Macro Civil na Internet

Projeto pretende defender as informações dos cidadãos

O texto é considerado uma “Constituição da internet“, já que estabelece regras e conceitos básicos da internet, aonde se apoiarão projetos e leis futuras sobre o mundo digital. O projeto estabelece que a liberdade de expressão, a proteção da privacidade e dos dados pessoais dos usuários, o estabelecimento da neutralidade da rede são princípios básicos das internet, e estabelece quem são os atores e quais responsabilidades de cada um no ambiente online.

Neutralidade

Se aprovado o projeto de lei do Marco Civil da Internet, o Brasil será um dos poucos países do mundo a estabelecer a neutralidade da rede como regra. O texto proíbe que provedores de internet discriminem certos serviços em detrimento de outros. Isso protege o usuário de ter sua velocidade de conexão diminuída baseada em interesses econômicos. As empresas não poderão, então, diminuir a velocidade da conexão para serviços de voz por IP para dificultar o uso de Skype ou reduzir a banda de um produto de uma empresa concorrente, por exemplo.

Guarda de logs

O projeto do Marco Civil da Internet obriga que os registros de conexão dos usuários devem ser guardados pelos provedores de acesso pelo período de um ano, sob total sigilo e em ambiente seguro. Essas informações dizem respeito apenas ao IP, data e horas inicial e final da conexão. Além disso, o texto faculta aos provedores a guarda de registros de Acesso a Aplicações de Internet – que ligam o IP ao uso de aplicações da internet.

O projeto também fixa princípios de privacidade sobre os dados que o usuário fornece aos provedores. Na internet, os dados hoje são coletados, tratados e vendidos quase que instantaneamente. O marco civil coloca como direito dos usuários que suas informações não pode ser usadas para um fim diferente daquele para que foram fornecidas, conforme estabelece a política de privacidade do serviço.

Retirada de conteúdo e responsabilidades

O Marco Civil estabelece como regra que um conteúdo só pode ser retirado do ar após uma ordem judicial, e que o provedor não pode ser responsabilizado por conteúdo ofensivo postado em seu serviço pelos usuários.
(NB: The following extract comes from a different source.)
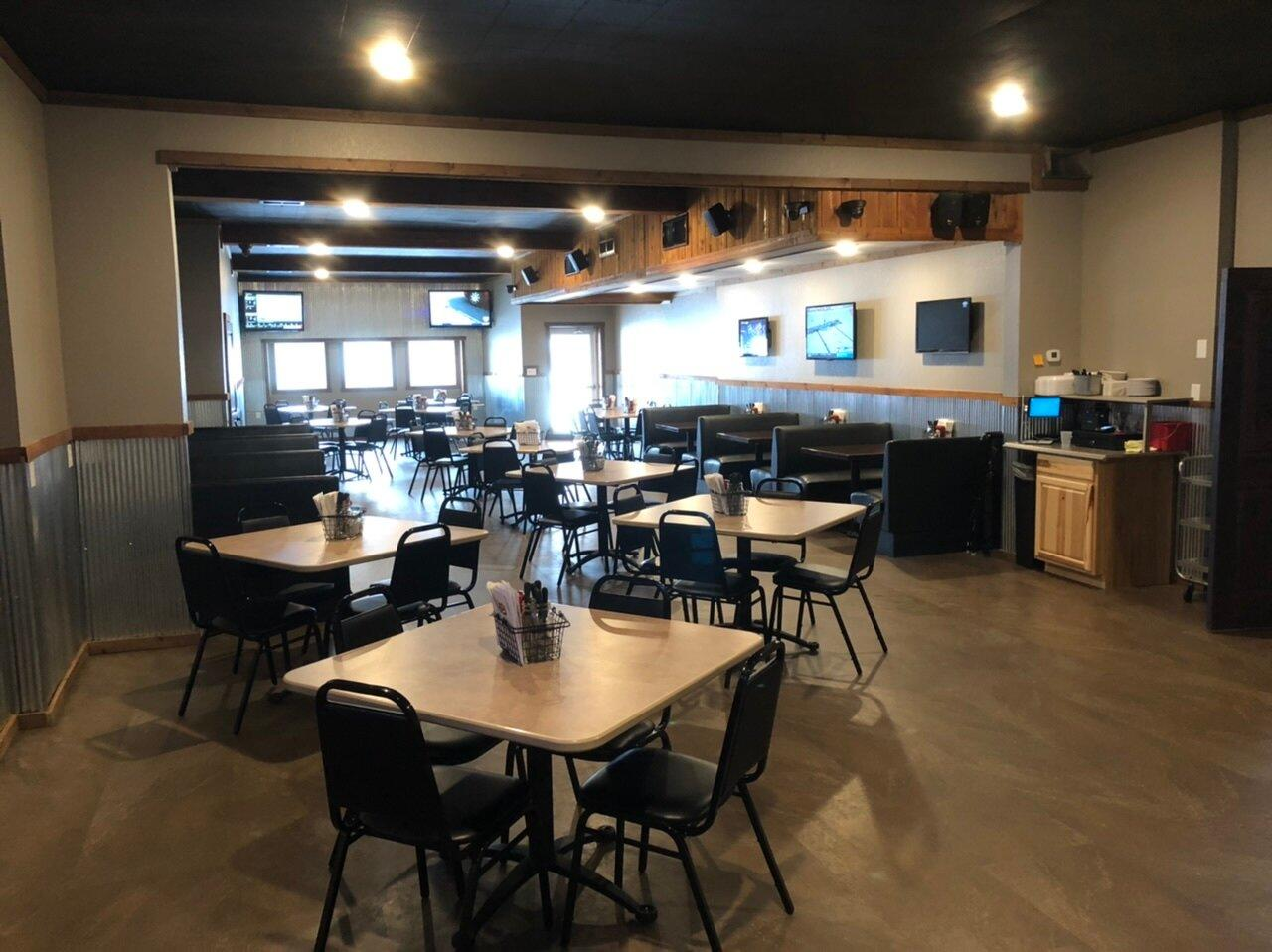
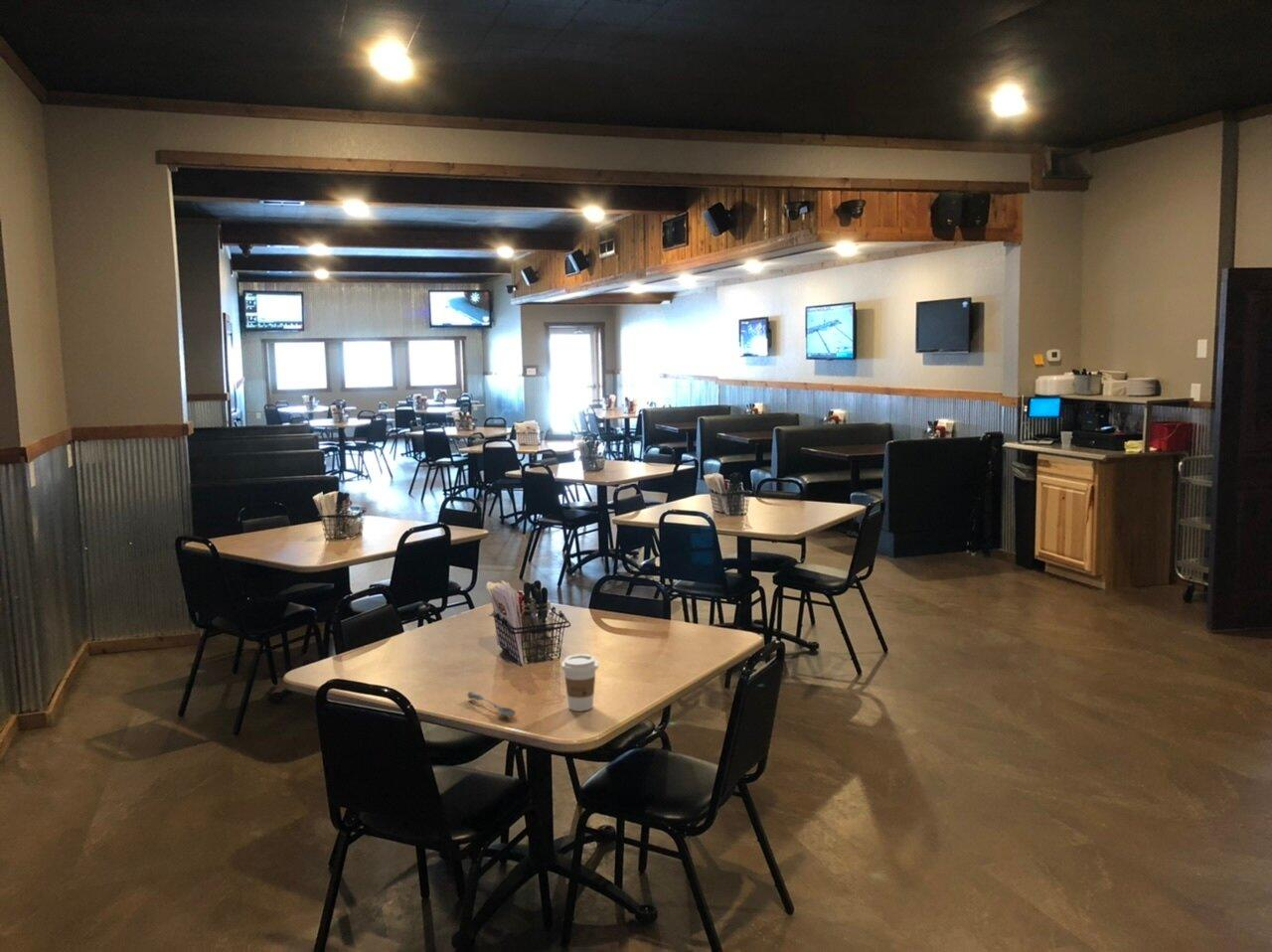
+ coffee cup [560,653,599,713]
+ soupspoon [466,690,517,717]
Com isso, o projeto pretende evitar a censura na internet: para se provar que um conteúdo é ofensivo, o responsável deve ter o direito ao contraditório na Justiça.

O texto, porém, prevê exceções. Um conteúdo pode ser retirado do ar sem ordem judicial desde que infrinja alguma matéria penal (como pedofilia, racismo ou violência, por exemplo). Isso evita que um material que possa causar riscos a algum usuário fique no ar enquanto aguarda decisão da Justiça. O que se pretende com isso, segundo Varella, é que a internet ganhe mais segurança jurídica na retirada de conteúdo. A regra é que os conteúdos têm que continuar funcionando, a não ser que firam a lei.